问题
I have a very basic parrot script written in Python that simply prompts for a user input and prints it back inside an infinite loop. The Raspberry Pi has a USB barcode scanner attached for the input.
while True:
barcode = raw_input("Scan barcode: ")
print "Barcode scanned: " + barcode
When you scan at a "normal" speed it works reliably and the command output looks like this:
Scan barcode: 9780465031467
Barcode scanned: 9780465031467
Scan barcode: 9780007505142
Barcode scanned: 9780007505142
But when you really hammer it with many scans in close succession it is possible to make it miss inputs and the command output looks like this:
Scan barcode: 9780141049113
Barcode scanned: 9780141049113
Scan barcode: 9780465031467
Barcode scanned: 9780465031467
Scan barcode: 9780007505142
9780571273188
Barcode scanned: 9780571273188
Notice how 9780007505142
was input but never printed back. It got lost in the confusion.

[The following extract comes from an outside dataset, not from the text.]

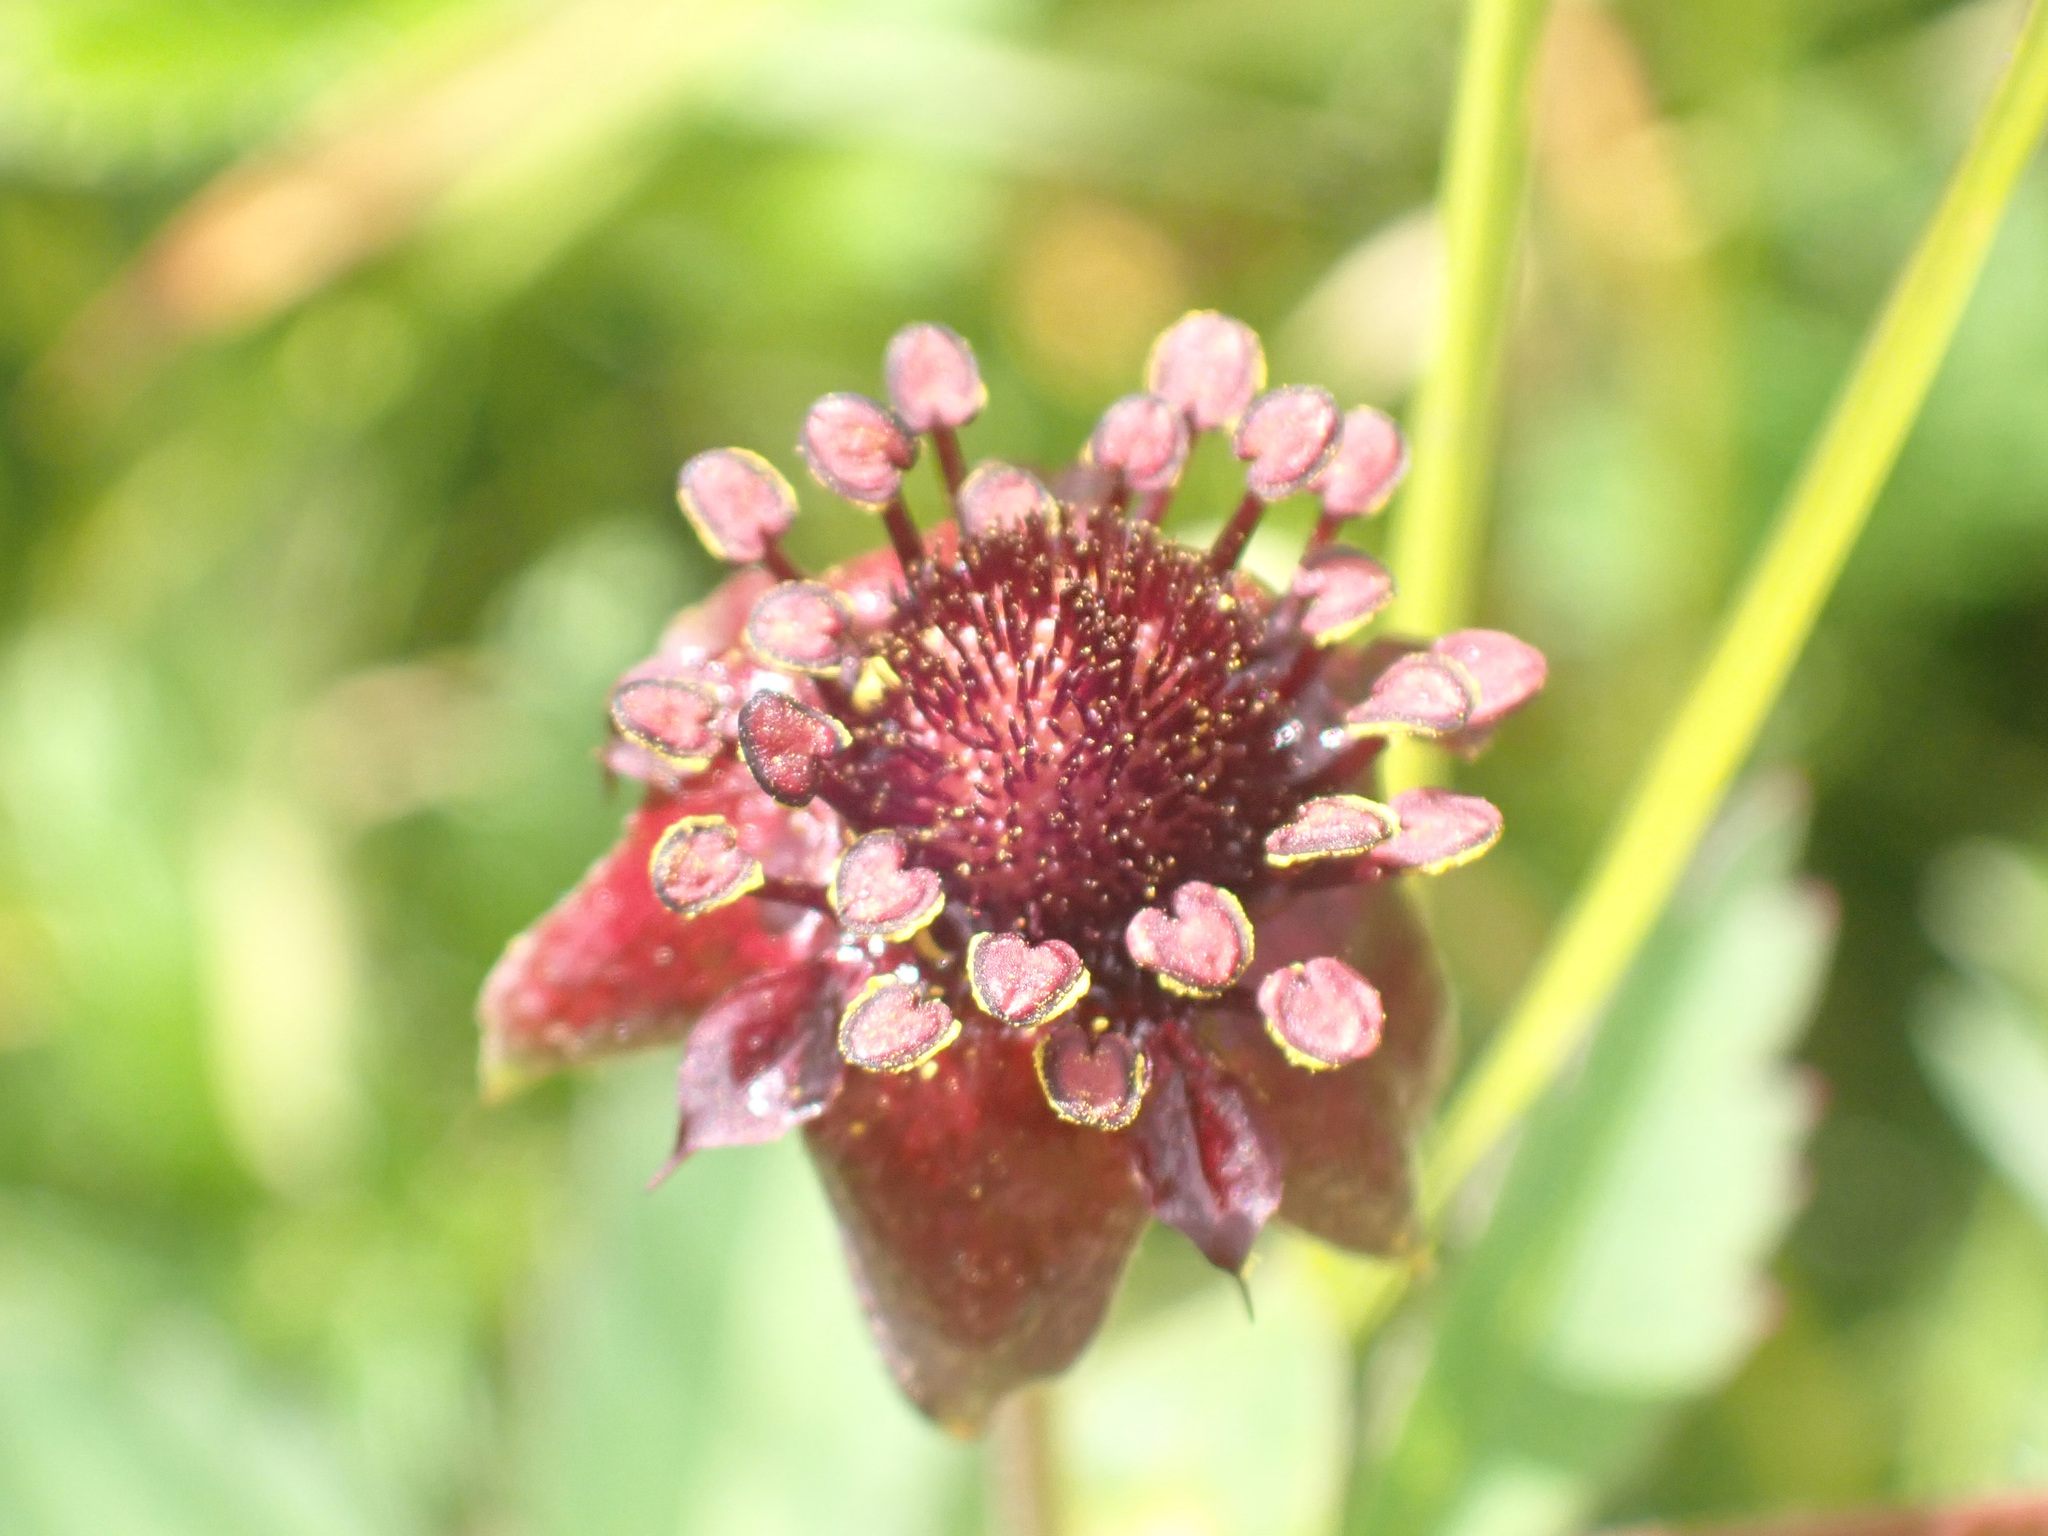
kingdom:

See a video demonstration of my test at: https://youtu.be/kdsfdKFhC1M
My question: Is this an inevitability of using a low powered device like a Pi? Will it always be true that a user with a barcode scanner will be able to out-run the hardware's ability to keep up?
回答1:
You should probably read from stdin
directly using code similar to the following:
import os
import sys
import select
stdin_fd = sys.stdin.fileno()
try:
while True:
sys.stdout.write("Scan barcode: ")
sys.stdout.flush()
r_list = [stdin_fd]
w_list = list()
x_list = list()
r_list, w_list, x_list = select.select(r_list, w_list, x_list)
if stdin_fd in r_list:
result = os.read(stdin_fd, 1024)
result = result.rstrip()
result = [line.rstrip() for line in result.split('\n')]
for line in result:
print "Barcode scanned: %s" % line
except KeyboardInterrupt:
print "Keyboard interrupt"
This code should handle the case that multiple lines are read at once. The read
buffer size is arbitrary and you might have to change it depending on how much data you need to handle.
回答2:
I know this is a little late, but after a closer look at the raw_input() docs I think it is pretty plain that raw_input is not designed to handle multi-line inputs. When it encounters a multi-line input it seems to only read the last line. (as demonstrated by your test). So my question is, how is raw_input getting a multi-line input in the first place? is the delay caused by the python program not being able to process the raw_input fast enough? Or is the delay inside the USB scanner/driver, and as a result it outputs two numbers instantaneously causing raw_input to process the last line without giving it an opportunity to process the first?